A similar revolution is happening with so-called fast data. First, let's define fast data. Big data is often created by data that is generated at incredible speeds, such as click-stream data, financial ticker data, log aggregation, or sensor data. Often these events occur thousands to tens of thousands of times per second. No wonder this type of data is commonly referred to as a "fire hose."
When we talk about fire hoses in big data, we're not measuring volume in the typical gigabytes, terabytes, and petabytes familiar to data warehouses. We're measuring volume in terms of time: the number of megabytes per second, gigabytes per hour, or terabytes per day. We're talking about velocity as well as volume, which gets at the core of the difference between big data and the data warehouse. Big data isn't just big; it's also fast.

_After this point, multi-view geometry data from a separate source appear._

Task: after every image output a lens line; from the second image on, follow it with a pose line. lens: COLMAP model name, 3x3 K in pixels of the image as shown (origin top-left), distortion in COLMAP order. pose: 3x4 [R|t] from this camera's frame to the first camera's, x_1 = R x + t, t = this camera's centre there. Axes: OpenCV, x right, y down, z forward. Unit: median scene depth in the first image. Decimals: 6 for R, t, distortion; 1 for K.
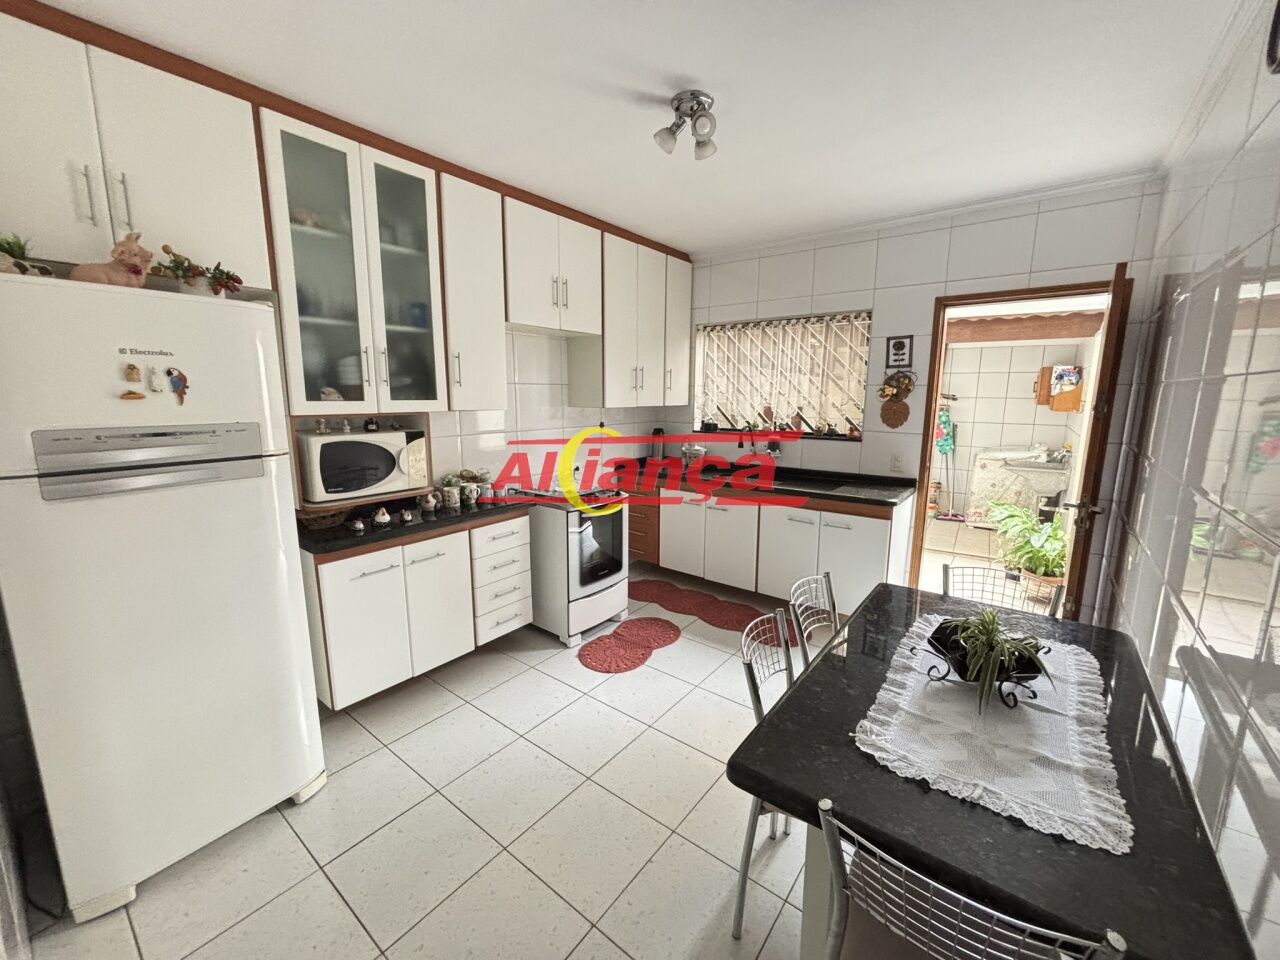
lens RADIAL K [[516.2, 0, 640.0], [0, 516.2, 480.0], [0, 0, 1]] dist [0.000123, 0.000187]
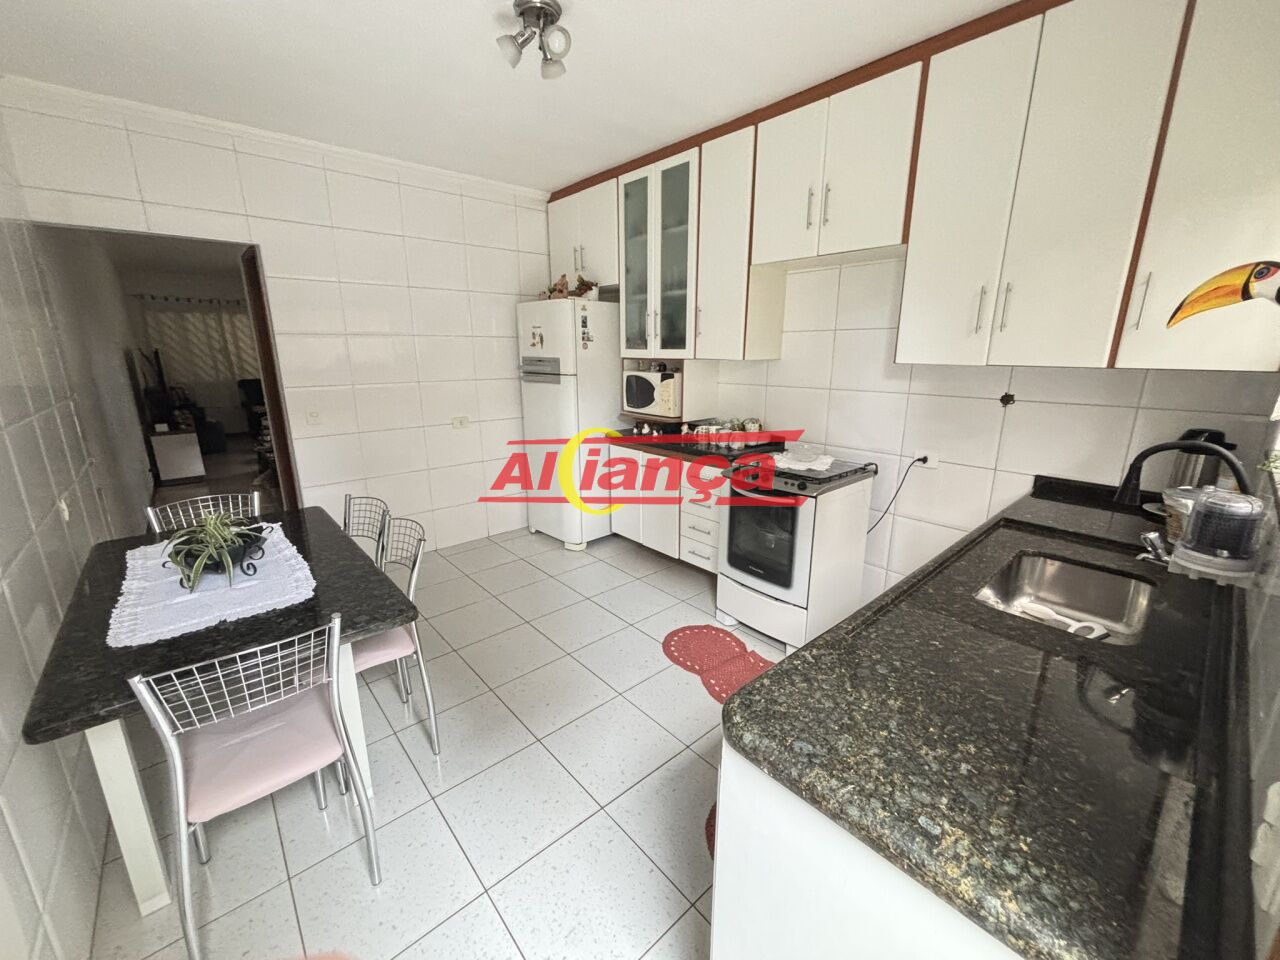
lens RADIAL K [[512.9, 0, 640.0], [0, 512.9, 480.0], [0, 0, 1]] dist [0.022266, 0.000000]
pose [[-0.195015, 0.245285, -0.949634, 0.927735], [-0.165446, 0.946122, 0.278354, -0.197566], [0.966745, 0.211396, -0.143927, 1.223666]]
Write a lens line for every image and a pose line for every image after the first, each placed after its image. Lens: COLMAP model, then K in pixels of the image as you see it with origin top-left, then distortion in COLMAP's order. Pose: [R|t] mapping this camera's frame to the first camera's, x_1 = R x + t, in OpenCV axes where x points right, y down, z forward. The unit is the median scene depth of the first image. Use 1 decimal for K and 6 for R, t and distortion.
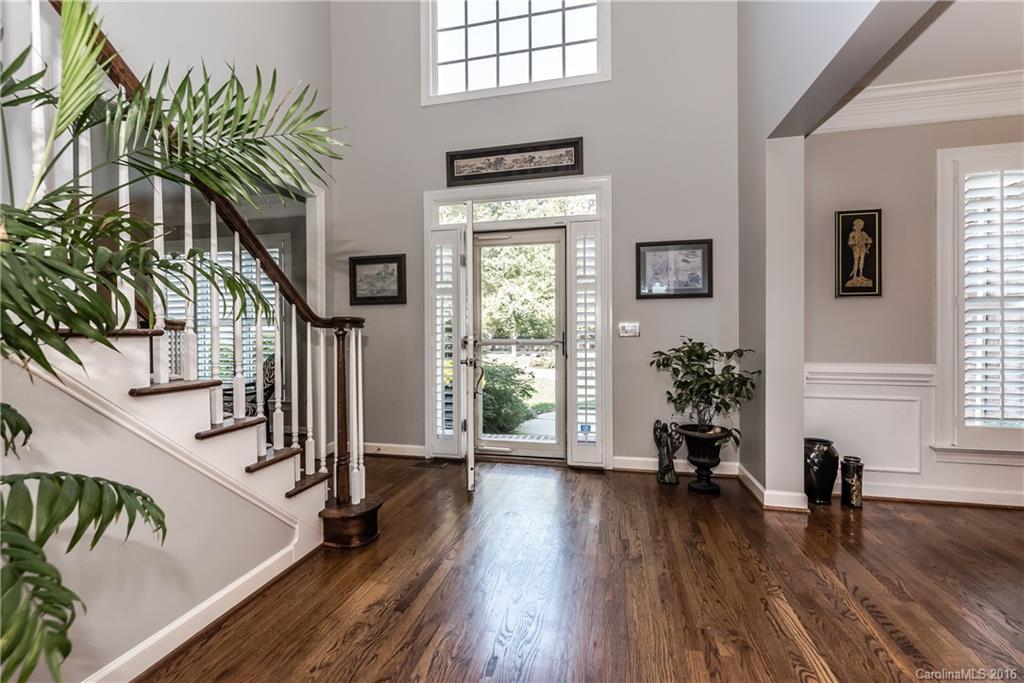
lens RADIAL K [[444.7, 0, 508.5], [0, 444.7, 339.7], [0, 0, 1]] dist [0.000371, -0.000664]
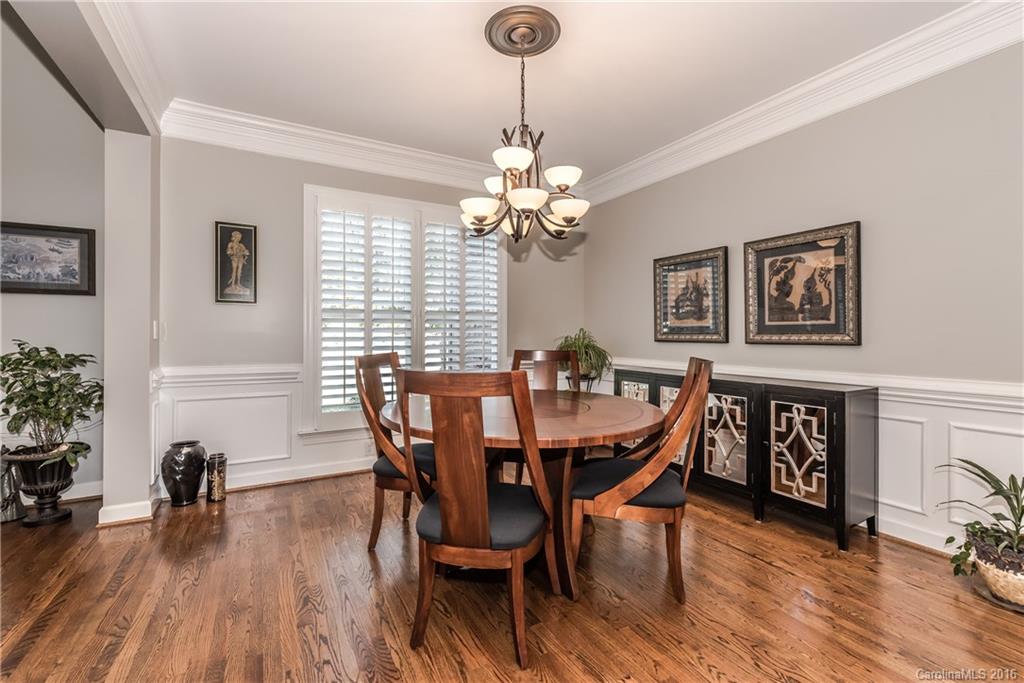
lens RADIAL K [[444.7, 0, 513.5], [0, 444.7, 334.6], [0, 0, 1]] dist [0.000371, -0.000664]
pose [[0.731933, 0.006367, 0.681346, 0.547981], [0.003822, 0.999902, -0.013449, -0.003417], [-0.681365, 0.012448, 0.731838, -0.249462]]
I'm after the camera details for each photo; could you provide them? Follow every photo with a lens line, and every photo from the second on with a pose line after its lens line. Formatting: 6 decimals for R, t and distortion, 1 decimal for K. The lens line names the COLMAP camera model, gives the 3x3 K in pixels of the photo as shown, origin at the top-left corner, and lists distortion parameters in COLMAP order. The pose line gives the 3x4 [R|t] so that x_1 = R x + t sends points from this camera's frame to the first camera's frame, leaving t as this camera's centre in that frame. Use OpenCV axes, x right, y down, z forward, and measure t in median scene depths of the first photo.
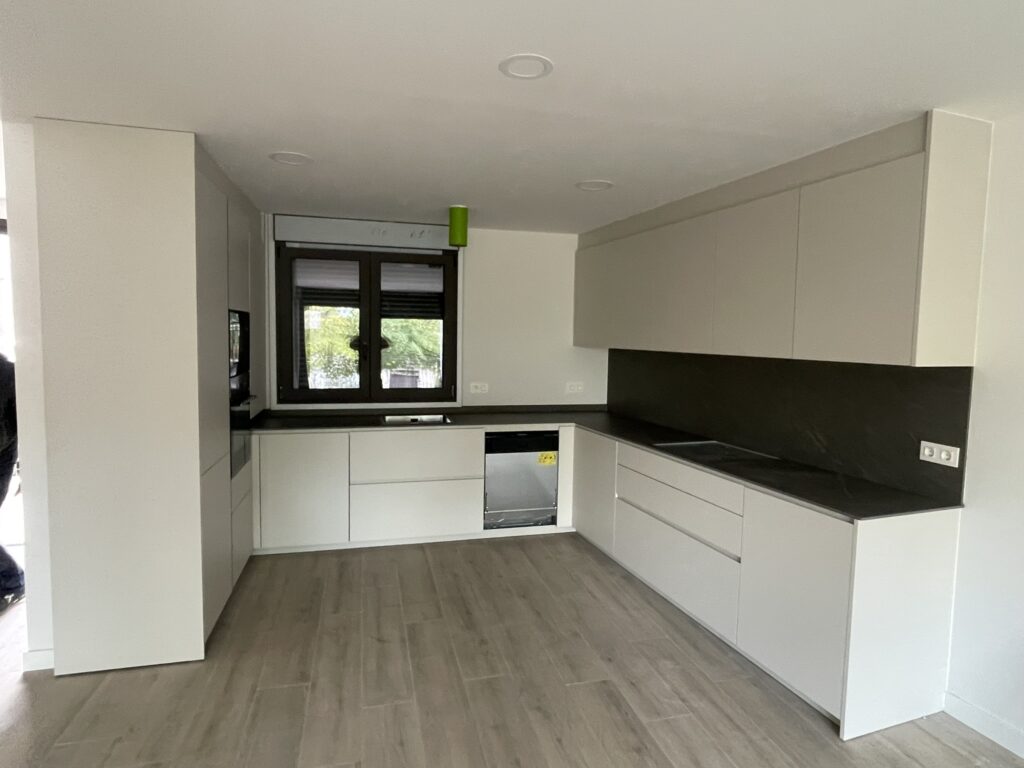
lens RADIAL K [[554.8, 0, 512.0], [0, 554.8, 384.0], [0, 0, 1]] dist [0.000680, 0.001011]
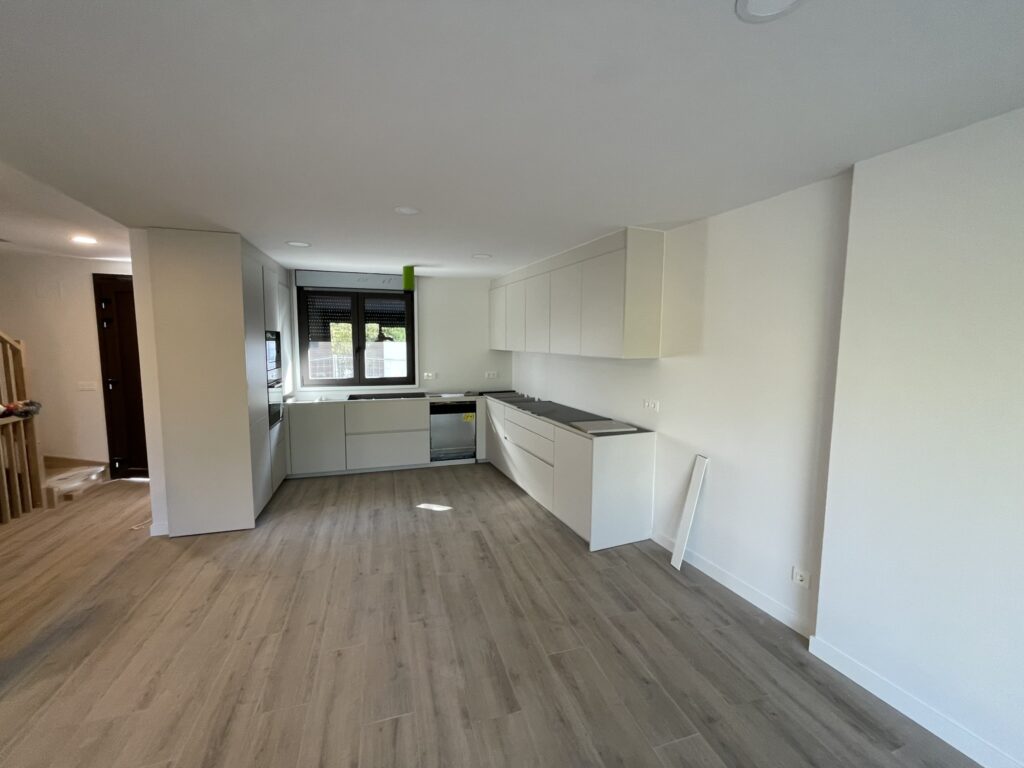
lens RADIAL K [[417.5, 0, 515.7], [0, 417.5, 379.9], [0, 0, 1]] dist [-0.000921, 0.000218]
pose [[0.999155, -0.014113, 0.038600, 0.202900], [0.013675, 0.999839, 0.011600, 0.014270], [-0.038757, -0.011062, 0.999187, -0.313064]]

The benefits of big data are lost if fresh, fast-moving data from the fire hose is dumped into HDFS, an analytic RDBMS, or even flat files, because the ability to act or alert right now, as things are happening, is lost. The fire hose represents active data, immediate status, or data with ongoing purpose. The data warehouse, by contrast, is a way of looking though historical data to understand the past and predict the future.
Acting on data as it arrives has been thought of as costly and impractical if not impossible, especially on commodity hardware. Just like the value in big data, the value in fast data is being unlocked with the reimagined implementation of message queues and streaming systems such as open source Kafka and Storm, and the reimagined implementation of databases with the introduction of open source NoSQL and NewSQL offerings.
Capturing value in fast data
The best way to capture the value of incoming data is to react to it the instant it arrives. If you are processing incoming data in batches, you've already lost time and, thus, the value of that data.
To process data arriving at tens of thousands to millions of events per second, you will need two technologies: First, a streaming system capable of delivering events as fast as they come in; and second, a data store capable of processing each item as fast as it arrives.
Delivering the fast data
Two popular streaming systems have emerged over the past few years: Apache Storm and Apache Kafka. Originally developed by the engineering team at Twitter, Storm can reliably process unbounded streams of data at rates of millions of messages per second. Kafka, developed by the engineering team at LinkedIn, is a high-throughput distributed message queue system. Both streaming systems address the need of processing fast data. Kafka, however, stands apart.
Kafka was designed to be a message queue and to solve the perceived problems of existing technologies. It's sort of an über-queue with unlimited scalability, distributed deployments, multitenancy, and strong persistence. An organization could deploy one Kafka cluster to satisfy all of its message queueing needs. Still, at its core, Kafka delivers messages. It doesn't support processing or querying of any kind.